JACKSON, Wyo. (AP) — Ben Bernanke is struggling to build consensus among Federal Reserve officials about what steps are needed — if any — to give the economy a boost.
It showed in a speech the Fed chairman delivered Friday that carried a mixed message: He sees the economy improving next year, but he stands ready to take bold action if it falters.
Bernanke acknowledged the economy is fragile, especially after the government just reported the weakest quarterly growth in a year. And he said high unemployment poses a serious threat. Still, Bernanke remained optimistic enough to repeat the Fed’s forecast for some pickup in growth in 2011 and beyond.
The Fed chairman’s colleagues have more latitude to speak their minds bluntly, and many have done so recently.
Thomas Hoenig, president of the Federal Reserve Bank of Kansas City, says keeping interest rates at record lows is a “dangerous gamble” that could unleash inflation or new speculative bubbles in the prices of financial assets.
Fed governor Kevin Warsh has expressed concern that further stimulative efforts could alarm investors. Fed Governor Elizabeth Duke also is skeptical about more aid.
Charles Plosser, president of the Federal Reserve Bank of Philadelphia, has cautioned against taking further stimulative action while the economy is still growing.
But other Fed members are more concerned about high unemployment and more likely to embrace further stimulus aid.
All that helps explain why Bernanke stopped short Friday of pledging to take any specific new steps now to invigorate the economy, which some economists fear could tip into another recession.
But in speaking to an annual economic conference, Bernanke said the Fed was prepared to make a major new investment in government debt or mortgage securities if the economy worsened significantly or if the Fed detected deflation — a prolonged drop in prices of wages, goods and assets like homes and stocks.
The Fed’s goal in buying more debt securities would be to further lower rates on mortgages and other loans, to get people and businesses to spend more.
“Bernanke is sending the signal that even though his Fed colleagues aren’t fully on board and haven’t agreed on what to do next, he will do all he can to avoid a ‘double-dip’ recession,” said Diane Swonk, chief economist at Mesirow Financial.
On the one hand, Bernanke is trying to bolster Americans’ shaky confidence that another recession can be avoided. On the other hand, he wants to reassure them that the Fed is prepared to act if the economy takes a turn for the worse. So he delivered a message that the Fed still has tools, however limited, to deliver relief if necessary.
“He’s trying to manage Americans’ anxiety,” said Terry Connelly, dean of Golden Gate University’s Ageno School of Business in San Francisco. “Bernanke can’t be perceived as the skinny, weakling kid when people want Charles Atlas.”
Bernanke outlined two other relief options:
—Disclosing more information in the Fed’s post-meeting policy statements about how long Fed policymakers would continue to hold rates at record lows.

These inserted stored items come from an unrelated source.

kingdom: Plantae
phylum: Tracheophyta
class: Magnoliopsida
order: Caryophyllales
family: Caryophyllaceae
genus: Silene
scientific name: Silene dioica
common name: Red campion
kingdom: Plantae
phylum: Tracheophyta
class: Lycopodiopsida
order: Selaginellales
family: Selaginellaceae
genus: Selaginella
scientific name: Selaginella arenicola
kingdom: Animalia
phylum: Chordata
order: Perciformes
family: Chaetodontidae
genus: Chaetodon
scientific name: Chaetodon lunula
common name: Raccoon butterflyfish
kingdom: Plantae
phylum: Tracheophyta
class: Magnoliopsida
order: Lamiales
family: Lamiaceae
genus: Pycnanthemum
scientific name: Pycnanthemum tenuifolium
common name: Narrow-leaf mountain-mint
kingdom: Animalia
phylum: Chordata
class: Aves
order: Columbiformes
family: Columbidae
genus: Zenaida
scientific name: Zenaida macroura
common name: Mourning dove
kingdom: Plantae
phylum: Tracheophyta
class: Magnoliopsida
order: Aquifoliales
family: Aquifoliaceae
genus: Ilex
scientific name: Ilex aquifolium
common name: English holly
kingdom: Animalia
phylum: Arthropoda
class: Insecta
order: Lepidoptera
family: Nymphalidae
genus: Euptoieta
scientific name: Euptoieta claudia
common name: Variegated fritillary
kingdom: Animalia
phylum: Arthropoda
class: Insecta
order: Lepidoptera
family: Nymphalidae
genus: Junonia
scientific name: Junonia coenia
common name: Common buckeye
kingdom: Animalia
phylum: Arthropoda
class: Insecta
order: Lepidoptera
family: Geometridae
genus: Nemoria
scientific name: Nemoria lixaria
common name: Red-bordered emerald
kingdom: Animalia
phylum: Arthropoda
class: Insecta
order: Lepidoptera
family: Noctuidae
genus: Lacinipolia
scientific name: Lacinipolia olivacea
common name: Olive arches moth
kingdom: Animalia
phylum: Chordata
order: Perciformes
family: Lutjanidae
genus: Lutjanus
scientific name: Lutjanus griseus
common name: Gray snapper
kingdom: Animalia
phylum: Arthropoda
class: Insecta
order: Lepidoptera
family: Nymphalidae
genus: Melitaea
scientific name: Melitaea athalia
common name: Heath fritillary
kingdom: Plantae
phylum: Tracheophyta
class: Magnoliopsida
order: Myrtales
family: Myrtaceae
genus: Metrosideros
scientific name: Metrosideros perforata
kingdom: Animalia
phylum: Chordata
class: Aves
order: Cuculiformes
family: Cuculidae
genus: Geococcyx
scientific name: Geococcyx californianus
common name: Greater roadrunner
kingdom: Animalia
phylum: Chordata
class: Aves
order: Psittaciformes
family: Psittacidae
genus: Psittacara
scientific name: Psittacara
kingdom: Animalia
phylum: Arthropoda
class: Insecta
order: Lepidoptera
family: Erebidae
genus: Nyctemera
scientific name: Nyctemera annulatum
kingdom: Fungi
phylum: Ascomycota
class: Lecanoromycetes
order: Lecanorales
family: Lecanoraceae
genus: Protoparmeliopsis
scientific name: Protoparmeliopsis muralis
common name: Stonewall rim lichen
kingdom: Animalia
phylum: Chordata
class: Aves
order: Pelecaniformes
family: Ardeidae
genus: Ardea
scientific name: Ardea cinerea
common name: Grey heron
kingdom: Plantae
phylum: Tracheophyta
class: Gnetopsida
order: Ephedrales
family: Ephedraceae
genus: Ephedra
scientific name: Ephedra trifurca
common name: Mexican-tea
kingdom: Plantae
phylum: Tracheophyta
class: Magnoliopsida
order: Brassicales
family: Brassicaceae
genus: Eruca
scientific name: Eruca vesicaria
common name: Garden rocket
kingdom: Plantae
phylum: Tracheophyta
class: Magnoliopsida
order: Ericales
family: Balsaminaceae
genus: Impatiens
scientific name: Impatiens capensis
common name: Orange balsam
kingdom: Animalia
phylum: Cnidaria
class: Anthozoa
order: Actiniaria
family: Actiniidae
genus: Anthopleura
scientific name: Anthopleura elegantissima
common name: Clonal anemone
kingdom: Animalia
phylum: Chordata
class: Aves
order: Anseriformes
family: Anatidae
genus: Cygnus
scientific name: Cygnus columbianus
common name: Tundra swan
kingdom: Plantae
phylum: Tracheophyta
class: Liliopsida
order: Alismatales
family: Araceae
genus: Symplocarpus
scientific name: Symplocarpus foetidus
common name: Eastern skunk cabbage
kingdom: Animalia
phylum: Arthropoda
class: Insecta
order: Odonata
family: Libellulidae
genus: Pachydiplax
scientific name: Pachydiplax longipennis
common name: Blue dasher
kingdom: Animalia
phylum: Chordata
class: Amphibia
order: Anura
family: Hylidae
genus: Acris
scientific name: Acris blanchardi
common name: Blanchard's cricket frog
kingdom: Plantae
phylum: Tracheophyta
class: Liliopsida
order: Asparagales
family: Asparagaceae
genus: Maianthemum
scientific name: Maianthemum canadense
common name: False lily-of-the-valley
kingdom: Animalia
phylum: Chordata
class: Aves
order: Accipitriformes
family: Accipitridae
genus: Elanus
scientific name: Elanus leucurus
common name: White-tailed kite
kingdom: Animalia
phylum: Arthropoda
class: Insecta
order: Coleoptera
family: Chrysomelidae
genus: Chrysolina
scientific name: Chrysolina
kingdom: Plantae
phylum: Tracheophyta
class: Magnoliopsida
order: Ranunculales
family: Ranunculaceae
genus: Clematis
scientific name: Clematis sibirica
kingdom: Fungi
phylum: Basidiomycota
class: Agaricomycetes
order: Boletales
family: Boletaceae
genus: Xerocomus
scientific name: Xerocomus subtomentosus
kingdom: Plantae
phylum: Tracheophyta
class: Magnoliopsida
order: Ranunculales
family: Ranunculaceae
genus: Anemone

For more than a year, the Fed has been pledging to hold rates at ultra-low levels for an “extended period.”
— Cutting to zero the interest the Fed pays for banks to keep money parked at the Fed. That rate is now 0.25 percent. The goal would be to induce banks to withdraw their money from the Fed and lend it instead.
“The issue at this stage is not whether we have the tools to help support economic activity and guard against disinflation,” Bernanke said. “We do. The issue is instead whether, at any given juncture, the benefits of each tool, in terms of additional stimulus, outweigh the associated costs or risks of using each tool.”
The Fed’s strategy carries no guarantees. Short-term interest rates near zero have yet to rejuvenate the economy. The benefits of federal stimulus programs are fading, and Congress has declined to pass any major new economic aid. Bernanke is under intense pressure to provide relief yet has no easy options for fixing the economy.
Hoenig likened Bernanke’s job to that of a horse whisperer: Both must watch their body language and avoid inciting any panic. “There is a lot in common with a horse whisperer and a good central banker, I think,” he says.
At a Fed meeting earlier this month, Bernanke persuaded his colleagues to use a relatively small amount of money generated by its portfolio of mortgage securities to buy government debt. The goal is to further ease rates on mortgages and other loans.
The economy, which has been slowing all year, barely grew in the spring — it eked out a 1.6 percent annual growth rate in the April-to-June period. At such a tepid pace, the nation’s 9.5 percent unemployment rate could climb and pass 10 percent later this year or early next year, some analysts say.
The gravest risk is that consumers could turn even more cautious about spending and businesses more nervous about hiring — causing the economy not just to stall but to slip into reverse.
Just a year ago, Bernanke and others attending the conference had been breathing a sign of relief that the worst of the financial crisis had passed. This year, they are holding their breath again.
Last year, Bernanke made time for a hike. Not so this year.
Yet despite the economy’s recent slowing, Bernanke said he continues to believe there will be “some pickup” in growth in 2011, if not enough to substantially drive down unemployment and reduce the vast ranks of the unemployed.
“We have come a long way, but there is still some way to travel,” Bernanke said.